- _Exercise prompt_: From the abstract on the neuro-ophthalmology of mitochondrial diseases below, list the neuro-ophthalmic abnormalities it names as most common in mitochondrial disorders.

Neuro-ophthalmology of mitochondrial diseases.

Abstract
To review recent data on mitochondrial diseases with emphasis on their neuro-ophthalmic manifestations. Numerous studies have associated mitochondrial diseases with neuro-ophthalmic manifestations. Although there has been an explosion of studies on the genetics of mitochondrial diseases over the past few years, pathogenesis is only partly understood and therapy remains very limited. Over the past year, new mutations in Leber's hereditary optic neuropathy have been reported, and at least three genes associated with autosomal dominant chronic progressive external ophthalmoplegia have been described. These findings allow a better definition of the specific genetic mutations and gene products as well as pathophysiology of Leber's hereditary optic neuropathy and chronic progressive external ophthalmoplegia. The current development of animal models allows a better understanding of the pathophysiology of human mitochondrial diseases. The afferent and efferent visual pathways within the central nervous system are frequently involved in mitochondrial diseases. Neuro-ophthalmic signs figure prominently and may be the presenting or even sole manifestation of these disorders. The four most common neuro-ophthalmic abnormalities seen in mitochondrial disorders are bilateral optic neuropathy, ophthalmoplegia with ptosis, pigmentary retinopathy, and retrochiasmal visual loss.

- _Record excerpts_:

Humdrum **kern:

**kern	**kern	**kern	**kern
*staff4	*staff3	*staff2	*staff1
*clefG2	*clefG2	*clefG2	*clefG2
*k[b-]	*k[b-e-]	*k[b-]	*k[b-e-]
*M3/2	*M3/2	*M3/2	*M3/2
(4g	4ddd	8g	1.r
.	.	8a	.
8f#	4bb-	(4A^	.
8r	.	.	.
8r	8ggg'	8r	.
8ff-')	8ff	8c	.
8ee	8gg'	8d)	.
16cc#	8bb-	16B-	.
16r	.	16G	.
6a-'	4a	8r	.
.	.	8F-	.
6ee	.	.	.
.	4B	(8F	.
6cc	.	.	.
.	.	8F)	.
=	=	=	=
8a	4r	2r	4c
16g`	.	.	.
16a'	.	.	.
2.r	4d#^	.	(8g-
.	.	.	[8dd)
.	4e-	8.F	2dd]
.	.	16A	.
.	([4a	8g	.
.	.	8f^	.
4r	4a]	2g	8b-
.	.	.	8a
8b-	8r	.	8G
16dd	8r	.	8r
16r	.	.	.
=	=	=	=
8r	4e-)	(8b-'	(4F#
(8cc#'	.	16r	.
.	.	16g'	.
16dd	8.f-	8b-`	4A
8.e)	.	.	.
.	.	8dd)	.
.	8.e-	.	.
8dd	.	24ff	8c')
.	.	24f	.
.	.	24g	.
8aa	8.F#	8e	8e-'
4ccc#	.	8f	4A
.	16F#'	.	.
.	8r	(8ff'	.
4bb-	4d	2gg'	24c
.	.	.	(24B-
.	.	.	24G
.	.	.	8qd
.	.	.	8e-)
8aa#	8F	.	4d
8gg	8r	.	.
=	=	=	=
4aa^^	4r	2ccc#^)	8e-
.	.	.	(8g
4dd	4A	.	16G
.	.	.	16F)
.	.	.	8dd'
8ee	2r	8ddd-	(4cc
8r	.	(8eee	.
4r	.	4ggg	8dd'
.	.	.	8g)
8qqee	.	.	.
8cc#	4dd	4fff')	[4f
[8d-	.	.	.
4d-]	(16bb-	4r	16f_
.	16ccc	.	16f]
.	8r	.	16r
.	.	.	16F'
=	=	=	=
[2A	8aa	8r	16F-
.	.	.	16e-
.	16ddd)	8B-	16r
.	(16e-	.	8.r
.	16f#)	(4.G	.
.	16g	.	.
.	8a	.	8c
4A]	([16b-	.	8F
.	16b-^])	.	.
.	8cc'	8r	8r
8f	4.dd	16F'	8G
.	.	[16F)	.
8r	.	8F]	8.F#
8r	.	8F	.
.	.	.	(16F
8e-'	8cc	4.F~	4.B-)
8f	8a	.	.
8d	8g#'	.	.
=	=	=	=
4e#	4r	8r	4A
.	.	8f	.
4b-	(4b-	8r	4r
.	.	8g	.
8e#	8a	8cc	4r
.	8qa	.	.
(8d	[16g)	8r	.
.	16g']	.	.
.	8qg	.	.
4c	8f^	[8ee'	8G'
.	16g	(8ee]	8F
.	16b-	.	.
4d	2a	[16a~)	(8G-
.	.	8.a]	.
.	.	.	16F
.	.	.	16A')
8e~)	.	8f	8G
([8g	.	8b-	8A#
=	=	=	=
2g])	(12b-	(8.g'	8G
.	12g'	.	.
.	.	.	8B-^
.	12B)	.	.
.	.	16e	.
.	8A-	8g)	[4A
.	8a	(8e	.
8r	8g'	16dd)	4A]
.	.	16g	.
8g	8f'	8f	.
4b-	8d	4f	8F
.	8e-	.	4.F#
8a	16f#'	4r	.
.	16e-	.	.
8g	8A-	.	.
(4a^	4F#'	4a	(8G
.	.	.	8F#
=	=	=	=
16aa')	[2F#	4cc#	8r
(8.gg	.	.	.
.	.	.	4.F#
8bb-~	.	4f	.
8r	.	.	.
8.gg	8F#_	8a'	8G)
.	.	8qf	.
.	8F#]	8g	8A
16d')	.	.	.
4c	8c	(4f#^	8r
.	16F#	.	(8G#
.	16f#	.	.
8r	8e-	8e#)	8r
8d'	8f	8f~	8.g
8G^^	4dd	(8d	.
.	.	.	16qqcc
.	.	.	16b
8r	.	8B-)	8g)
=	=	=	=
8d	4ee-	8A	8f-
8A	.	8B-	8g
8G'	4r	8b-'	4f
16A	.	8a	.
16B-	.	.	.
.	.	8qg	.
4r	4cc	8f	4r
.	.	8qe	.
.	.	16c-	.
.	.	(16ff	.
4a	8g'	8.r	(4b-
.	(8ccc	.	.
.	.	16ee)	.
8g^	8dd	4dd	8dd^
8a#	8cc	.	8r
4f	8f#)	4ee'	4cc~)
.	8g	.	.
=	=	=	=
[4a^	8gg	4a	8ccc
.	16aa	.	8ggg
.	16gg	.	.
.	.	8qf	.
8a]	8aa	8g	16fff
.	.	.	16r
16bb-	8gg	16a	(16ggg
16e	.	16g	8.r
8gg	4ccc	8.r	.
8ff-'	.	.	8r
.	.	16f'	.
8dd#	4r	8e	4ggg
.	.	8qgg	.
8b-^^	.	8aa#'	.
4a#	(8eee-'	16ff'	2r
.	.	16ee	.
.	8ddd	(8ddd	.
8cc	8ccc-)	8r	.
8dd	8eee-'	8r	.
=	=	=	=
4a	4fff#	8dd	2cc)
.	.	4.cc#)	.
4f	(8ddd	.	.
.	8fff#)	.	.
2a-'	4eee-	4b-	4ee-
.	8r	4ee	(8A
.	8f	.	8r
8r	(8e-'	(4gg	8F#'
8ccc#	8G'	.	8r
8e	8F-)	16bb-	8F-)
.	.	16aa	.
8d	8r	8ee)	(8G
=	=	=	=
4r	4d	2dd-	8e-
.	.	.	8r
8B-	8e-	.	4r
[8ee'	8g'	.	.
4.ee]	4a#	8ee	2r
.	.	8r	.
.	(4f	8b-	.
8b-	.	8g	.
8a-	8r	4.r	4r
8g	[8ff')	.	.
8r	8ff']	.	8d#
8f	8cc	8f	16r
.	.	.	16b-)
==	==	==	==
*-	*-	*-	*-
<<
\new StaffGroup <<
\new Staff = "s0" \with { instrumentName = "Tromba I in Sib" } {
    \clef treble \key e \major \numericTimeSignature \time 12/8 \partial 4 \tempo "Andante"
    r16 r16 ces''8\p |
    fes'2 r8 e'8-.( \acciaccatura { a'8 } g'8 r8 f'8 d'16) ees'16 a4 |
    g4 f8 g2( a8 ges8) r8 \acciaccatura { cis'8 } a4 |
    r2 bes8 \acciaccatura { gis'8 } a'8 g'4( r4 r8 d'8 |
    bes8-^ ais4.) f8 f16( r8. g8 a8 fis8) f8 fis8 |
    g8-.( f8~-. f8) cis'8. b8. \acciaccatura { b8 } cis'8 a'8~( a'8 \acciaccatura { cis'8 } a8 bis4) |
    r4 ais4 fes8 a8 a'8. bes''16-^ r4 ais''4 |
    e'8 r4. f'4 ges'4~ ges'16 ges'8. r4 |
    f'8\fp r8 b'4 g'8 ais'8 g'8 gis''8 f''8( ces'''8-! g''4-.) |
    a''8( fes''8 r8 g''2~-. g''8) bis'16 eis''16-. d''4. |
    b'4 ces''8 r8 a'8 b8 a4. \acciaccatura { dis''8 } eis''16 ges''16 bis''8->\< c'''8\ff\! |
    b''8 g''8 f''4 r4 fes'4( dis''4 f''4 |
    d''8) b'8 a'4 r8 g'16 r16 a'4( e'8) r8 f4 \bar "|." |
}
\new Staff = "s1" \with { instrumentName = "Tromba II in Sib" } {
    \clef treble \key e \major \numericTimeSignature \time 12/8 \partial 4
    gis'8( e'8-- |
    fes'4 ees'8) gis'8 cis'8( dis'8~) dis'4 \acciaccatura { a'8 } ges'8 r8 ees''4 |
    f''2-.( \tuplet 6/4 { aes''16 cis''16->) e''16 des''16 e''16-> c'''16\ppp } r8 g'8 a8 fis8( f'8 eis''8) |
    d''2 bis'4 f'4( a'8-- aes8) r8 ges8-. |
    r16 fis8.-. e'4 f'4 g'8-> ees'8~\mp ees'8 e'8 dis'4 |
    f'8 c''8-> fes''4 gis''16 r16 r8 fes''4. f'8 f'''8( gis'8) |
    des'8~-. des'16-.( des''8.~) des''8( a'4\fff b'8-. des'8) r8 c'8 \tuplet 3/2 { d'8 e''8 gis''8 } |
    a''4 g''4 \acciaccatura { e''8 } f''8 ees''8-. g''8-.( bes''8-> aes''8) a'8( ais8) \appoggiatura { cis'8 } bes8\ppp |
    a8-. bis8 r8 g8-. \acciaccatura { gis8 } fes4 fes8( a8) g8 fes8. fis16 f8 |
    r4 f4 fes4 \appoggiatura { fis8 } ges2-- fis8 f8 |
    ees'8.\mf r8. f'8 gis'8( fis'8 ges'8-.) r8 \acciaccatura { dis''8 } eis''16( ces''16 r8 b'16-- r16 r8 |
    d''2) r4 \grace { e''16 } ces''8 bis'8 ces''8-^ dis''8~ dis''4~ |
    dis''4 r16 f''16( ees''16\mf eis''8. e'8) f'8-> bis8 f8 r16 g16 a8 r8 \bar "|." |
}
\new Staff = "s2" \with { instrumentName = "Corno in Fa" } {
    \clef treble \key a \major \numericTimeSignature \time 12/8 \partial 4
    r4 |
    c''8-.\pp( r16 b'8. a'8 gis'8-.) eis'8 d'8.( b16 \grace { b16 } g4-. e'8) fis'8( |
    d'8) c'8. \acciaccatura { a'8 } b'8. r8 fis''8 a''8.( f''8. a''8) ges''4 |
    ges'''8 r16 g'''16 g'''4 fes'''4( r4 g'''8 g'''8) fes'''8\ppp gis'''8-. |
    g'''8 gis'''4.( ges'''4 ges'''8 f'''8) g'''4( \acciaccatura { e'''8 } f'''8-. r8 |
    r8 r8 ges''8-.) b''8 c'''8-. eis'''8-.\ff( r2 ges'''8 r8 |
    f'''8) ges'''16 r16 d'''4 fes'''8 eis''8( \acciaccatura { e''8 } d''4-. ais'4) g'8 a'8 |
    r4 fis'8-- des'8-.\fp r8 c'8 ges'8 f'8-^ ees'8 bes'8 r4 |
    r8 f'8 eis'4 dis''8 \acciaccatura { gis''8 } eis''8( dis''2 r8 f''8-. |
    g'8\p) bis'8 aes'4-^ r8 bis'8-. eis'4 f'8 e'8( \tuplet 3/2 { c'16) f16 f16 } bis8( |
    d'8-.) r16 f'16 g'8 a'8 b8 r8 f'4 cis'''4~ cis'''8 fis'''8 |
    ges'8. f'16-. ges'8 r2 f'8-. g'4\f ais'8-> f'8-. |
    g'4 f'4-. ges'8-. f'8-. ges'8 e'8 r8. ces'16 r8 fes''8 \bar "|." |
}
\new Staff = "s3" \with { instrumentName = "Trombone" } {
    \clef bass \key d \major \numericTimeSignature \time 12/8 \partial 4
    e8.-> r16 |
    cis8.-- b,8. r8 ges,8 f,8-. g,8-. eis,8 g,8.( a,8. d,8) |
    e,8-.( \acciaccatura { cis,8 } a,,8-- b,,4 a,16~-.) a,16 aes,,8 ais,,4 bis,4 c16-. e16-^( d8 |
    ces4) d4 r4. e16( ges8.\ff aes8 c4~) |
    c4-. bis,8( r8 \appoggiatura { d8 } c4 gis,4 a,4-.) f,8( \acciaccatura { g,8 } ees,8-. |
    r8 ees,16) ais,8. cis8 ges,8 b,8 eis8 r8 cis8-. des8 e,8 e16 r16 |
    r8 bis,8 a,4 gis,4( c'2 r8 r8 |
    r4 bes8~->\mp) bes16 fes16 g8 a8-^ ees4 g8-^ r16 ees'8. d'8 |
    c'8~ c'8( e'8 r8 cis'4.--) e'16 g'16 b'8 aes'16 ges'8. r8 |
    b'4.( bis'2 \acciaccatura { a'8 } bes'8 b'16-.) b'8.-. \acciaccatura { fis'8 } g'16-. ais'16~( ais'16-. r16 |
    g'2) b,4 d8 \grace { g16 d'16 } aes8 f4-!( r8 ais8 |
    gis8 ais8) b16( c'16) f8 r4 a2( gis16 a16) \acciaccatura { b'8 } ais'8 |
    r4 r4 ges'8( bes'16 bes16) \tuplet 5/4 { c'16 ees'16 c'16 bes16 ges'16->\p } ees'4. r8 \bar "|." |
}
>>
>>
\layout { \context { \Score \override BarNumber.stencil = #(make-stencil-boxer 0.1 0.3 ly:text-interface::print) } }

- _Task answer_:
- Bilateral optic neuropathy
- Ophthalmoplegia with ptosis
- Pigmentary retinopathy
- Retrochiasmal visual loss